Identify your village (and listen to them)
Designing a clinical trial truly takes a village, and you need to identify the villagers early. As trainees, the value of mentorship is frequently underscored. But the importance of, and the nuance involved in managing, collaborating, and support cannot be overstated. Meet with a biostatistician to ensure your sample size calculations are correct. Work closely with the research pharmacist to ensure the medication formulation is available; decide on the manner of distribution so as not to inconvenience subjects; create a budget with an experienced manager. Seek out research coordinators often for assistance in creating case report forms, learning appropriate documentation, and crafting responses to Institutional Review Board concerns. Ask clinic personnel about arranging consent or follow-up visits around subjects’ clinic appointments. Present a draft of the protocol to your colleagues, as you will ultimately need them on board to recruit patients. And most importantly, listen to them ... all of them. Get your biases in check and write down all constructive criticism. Thoughtfully address each concern encountered to your satisfaction (and your mentor’s) and present to your village again. Rinse and repeat. Throw nothing under the rug, because if you do, it will eventually rear its head while you are in the throes of the study.
In retrospect, there were concerns raised by faculty and grant reviewers that I did not adequately address. First was the feasibility of screening, recruiting, and enrolling 80 patients during a busy clinical fellowship. While I took this criticism as a reflection of my personal commitment to the project, it was actually a call to consider the impact on clinical (and familial) responsibilities. But as I started enrolling patients, I realized there were logistic issues implied in this suggestion. I could not recruit subjects in Clinic A if I was assigned to see patients at the same time in Clinic B. Patients were not likely to come back another day for study-related discussions. Second, I designed eligibility criteria to make the data as clean as possible. Limiting the study to subjects with Crohn’s disease, in clinical and biochemical remission, without complications of their disease, who also have vitamin deficiency, may be an unrealistic recipe to recruit 80 people in a limited period of time. Finally, I designed laboratory follow-up schedules based on the pharmacokinetics of the drug alone, failing to consider the clinical milieu from which study subjects were recruited. Neglecting the fact that many patients obtain labs with their infusions, my study increased lab draw burden, heaped more patient reminders onto my plate – and more concerning – decreased overall study compliance. In short, trial design cannot be done in a vacuum or by just poring over published data. There are logistical and patient-related considerations that require early input from physicians and clinical staff in order for all the moving parts of a clinical trial to successfully work in harmony.

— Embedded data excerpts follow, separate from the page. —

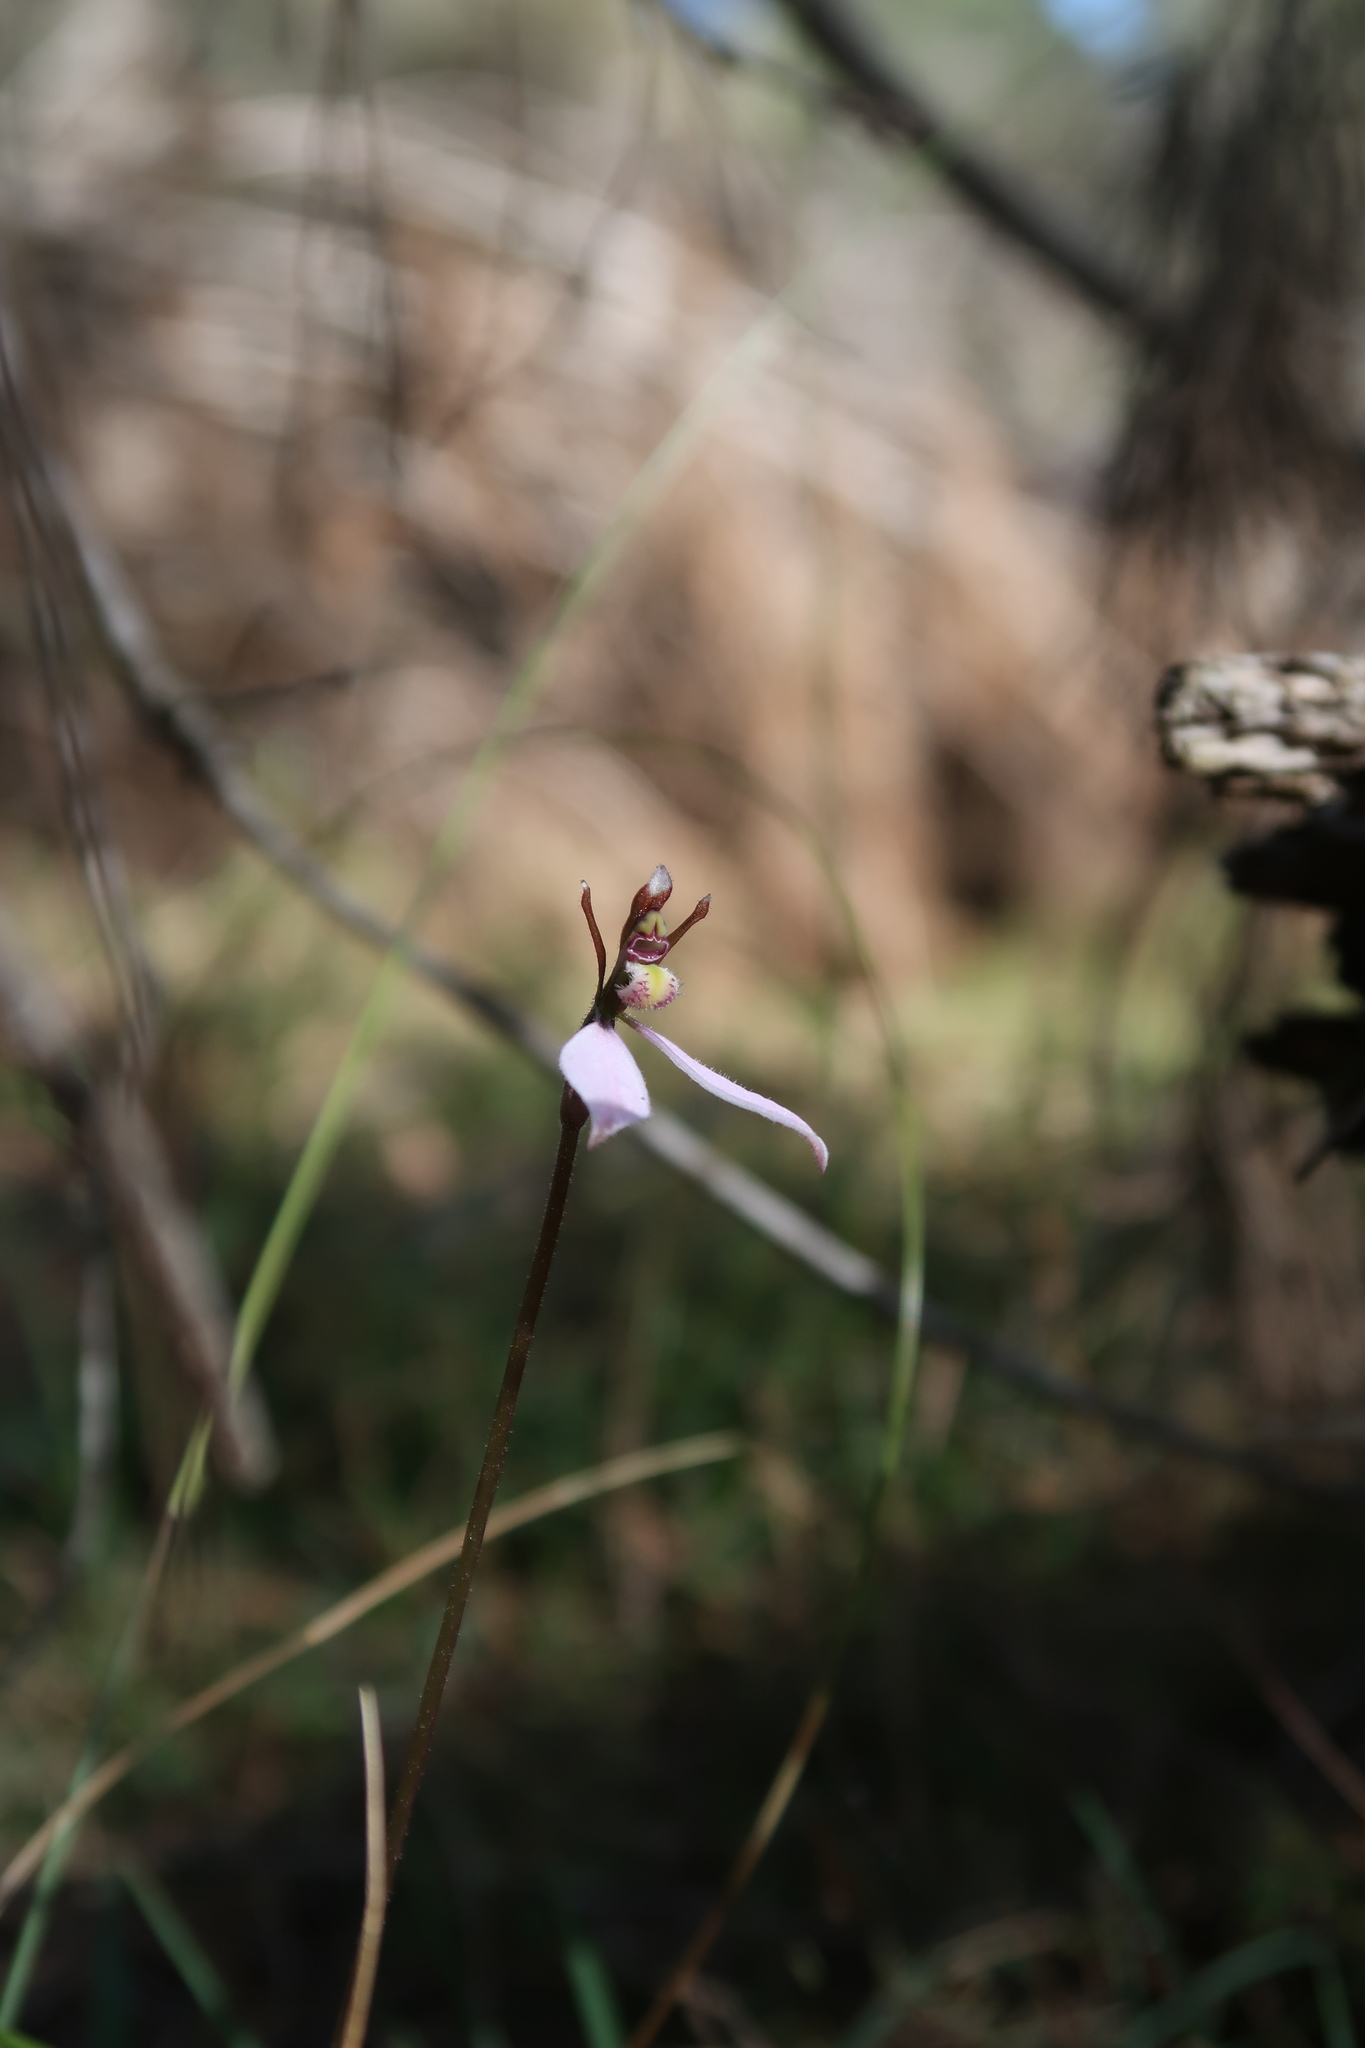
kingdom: Plantae
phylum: Tracheophyta
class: Liliopsida
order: Asparagales
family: Orchidaceae
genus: Eriochilus
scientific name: Eriochilus cucullatus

Create a timetable and follow it
Make a recruitment timetable very early on in the enrollment period. Set up biweekly meetings with mentors to discuss enrollment numbers and reflect on any unforeseen challenges. And be sure to celebrate the wins as well – not matter how small. In our study, falling behind on recruitment goals forced me to amend the stringent eligibility criteria and add additional manpower to help with reminders for laboratory follow-up and patient screening. These pivots caused study delays and cost resources. Ultimately, having a timetable forced me to take pause when it became clear I could not finish the study in the allotted time.